Task requirements »
How many of the lines below contain the string "main", counting only matches with the same uppercase and lowercase letters? Reply with the number alone.

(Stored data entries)
════

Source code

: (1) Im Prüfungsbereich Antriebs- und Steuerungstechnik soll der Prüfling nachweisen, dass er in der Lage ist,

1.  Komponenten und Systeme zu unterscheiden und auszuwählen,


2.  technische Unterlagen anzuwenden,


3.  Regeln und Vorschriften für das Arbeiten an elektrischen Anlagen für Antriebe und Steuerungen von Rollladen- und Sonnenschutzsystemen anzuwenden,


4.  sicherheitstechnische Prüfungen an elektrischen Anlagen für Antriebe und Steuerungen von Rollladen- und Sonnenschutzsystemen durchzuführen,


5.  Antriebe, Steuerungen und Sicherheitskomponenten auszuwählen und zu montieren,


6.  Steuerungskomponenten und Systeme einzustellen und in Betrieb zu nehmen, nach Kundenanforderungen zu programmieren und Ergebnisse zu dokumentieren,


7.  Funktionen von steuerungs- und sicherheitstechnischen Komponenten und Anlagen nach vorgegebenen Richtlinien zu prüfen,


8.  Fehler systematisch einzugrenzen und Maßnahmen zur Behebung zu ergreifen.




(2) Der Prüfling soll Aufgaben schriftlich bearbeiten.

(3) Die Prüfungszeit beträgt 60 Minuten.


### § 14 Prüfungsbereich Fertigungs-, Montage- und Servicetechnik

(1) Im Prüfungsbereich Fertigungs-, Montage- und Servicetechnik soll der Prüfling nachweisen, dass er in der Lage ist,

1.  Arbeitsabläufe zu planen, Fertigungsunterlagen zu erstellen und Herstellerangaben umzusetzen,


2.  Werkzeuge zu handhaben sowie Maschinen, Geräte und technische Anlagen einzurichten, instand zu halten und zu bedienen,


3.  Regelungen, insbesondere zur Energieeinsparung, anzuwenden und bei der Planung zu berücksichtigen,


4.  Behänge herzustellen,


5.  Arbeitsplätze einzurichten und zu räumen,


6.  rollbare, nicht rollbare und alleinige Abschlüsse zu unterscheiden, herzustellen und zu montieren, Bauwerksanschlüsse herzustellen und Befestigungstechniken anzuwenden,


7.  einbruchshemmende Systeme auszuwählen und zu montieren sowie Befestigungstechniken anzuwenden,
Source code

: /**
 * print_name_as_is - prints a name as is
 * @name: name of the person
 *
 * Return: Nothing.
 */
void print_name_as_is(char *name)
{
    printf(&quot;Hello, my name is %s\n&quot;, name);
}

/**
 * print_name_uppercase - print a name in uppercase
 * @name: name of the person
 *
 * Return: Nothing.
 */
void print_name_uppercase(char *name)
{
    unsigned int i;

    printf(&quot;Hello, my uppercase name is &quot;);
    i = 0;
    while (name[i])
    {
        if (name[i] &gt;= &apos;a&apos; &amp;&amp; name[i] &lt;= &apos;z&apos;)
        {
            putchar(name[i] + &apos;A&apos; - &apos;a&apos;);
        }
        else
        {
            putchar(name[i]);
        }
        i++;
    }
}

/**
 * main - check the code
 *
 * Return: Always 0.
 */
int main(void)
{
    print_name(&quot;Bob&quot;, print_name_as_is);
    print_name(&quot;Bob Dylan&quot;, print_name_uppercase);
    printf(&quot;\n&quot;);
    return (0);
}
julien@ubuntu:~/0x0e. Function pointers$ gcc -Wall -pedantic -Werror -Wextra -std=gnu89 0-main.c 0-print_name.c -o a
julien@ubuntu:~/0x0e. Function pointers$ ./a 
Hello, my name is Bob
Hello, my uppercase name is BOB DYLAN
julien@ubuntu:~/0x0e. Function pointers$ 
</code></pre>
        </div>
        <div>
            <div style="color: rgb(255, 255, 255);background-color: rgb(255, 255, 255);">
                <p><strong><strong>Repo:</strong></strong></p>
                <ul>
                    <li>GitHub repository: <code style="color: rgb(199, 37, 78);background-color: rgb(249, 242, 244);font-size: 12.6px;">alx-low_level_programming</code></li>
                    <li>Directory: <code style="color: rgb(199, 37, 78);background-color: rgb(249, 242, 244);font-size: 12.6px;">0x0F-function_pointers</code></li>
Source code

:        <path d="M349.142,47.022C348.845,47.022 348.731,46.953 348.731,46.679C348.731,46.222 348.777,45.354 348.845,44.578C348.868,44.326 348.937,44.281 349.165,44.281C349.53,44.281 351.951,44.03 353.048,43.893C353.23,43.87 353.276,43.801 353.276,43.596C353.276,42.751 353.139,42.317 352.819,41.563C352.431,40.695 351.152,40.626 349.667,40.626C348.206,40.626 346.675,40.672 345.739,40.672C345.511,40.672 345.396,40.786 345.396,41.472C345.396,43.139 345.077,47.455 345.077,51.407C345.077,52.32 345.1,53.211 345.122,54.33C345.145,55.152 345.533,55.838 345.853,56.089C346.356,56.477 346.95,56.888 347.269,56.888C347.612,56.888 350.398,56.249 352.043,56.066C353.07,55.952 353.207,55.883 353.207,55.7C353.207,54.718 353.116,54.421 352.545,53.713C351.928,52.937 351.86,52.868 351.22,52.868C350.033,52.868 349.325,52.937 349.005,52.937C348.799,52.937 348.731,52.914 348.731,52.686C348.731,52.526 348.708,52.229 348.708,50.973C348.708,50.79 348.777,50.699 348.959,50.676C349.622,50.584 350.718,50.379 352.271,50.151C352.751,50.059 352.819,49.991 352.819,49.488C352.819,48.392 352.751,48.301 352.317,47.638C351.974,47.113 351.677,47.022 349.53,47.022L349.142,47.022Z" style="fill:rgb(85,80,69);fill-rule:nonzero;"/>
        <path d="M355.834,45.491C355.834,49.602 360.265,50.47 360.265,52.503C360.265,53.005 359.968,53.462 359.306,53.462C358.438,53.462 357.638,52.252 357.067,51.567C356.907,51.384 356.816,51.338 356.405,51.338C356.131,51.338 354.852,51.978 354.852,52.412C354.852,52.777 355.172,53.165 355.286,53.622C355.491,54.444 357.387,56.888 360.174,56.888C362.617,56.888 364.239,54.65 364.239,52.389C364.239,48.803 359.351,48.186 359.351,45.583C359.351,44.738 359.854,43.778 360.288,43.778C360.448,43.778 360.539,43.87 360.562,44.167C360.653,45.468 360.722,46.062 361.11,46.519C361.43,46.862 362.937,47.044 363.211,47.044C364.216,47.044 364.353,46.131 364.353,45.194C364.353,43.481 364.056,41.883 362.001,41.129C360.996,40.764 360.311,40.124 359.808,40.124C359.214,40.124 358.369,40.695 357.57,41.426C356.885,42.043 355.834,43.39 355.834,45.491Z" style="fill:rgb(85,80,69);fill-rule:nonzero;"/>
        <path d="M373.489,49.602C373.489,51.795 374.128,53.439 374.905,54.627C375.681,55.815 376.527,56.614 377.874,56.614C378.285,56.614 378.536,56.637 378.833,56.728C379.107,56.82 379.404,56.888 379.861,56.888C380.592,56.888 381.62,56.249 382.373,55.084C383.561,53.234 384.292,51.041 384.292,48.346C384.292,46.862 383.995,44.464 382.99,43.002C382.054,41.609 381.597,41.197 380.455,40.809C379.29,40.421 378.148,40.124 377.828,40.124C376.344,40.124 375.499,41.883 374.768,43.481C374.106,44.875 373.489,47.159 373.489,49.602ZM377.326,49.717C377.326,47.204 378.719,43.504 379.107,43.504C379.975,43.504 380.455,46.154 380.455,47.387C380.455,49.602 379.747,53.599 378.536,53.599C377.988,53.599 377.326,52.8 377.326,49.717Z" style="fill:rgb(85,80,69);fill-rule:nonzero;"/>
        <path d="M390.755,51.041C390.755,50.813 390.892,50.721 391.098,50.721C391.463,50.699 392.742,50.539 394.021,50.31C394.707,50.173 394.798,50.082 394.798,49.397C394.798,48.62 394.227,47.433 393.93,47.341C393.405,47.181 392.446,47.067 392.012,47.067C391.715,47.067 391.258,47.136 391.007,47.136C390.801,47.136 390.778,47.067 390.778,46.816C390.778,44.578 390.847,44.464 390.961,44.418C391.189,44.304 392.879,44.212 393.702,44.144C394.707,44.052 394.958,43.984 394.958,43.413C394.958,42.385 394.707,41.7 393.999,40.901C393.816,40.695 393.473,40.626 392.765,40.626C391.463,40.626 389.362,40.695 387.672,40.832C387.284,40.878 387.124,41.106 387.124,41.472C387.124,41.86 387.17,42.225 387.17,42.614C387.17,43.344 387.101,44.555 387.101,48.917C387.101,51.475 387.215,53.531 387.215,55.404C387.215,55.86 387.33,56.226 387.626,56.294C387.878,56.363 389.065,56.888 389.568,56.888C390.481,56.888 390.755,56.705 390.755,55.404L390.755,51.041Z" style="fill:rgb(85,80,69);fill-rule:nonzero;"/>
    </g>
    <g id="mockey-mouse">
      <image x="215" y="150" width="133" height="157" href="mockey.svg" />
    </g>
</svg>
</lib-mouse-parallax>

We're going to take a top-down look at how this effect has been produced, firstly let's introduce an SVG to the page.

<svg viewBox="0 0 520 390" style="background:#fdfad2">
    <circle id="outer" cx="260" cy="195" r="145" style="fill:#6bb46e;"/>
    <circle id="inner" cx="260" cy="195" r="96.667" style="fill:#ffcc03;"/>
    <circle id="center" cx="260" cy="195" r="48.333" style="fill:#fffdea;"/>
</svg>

════

Exercise output »
3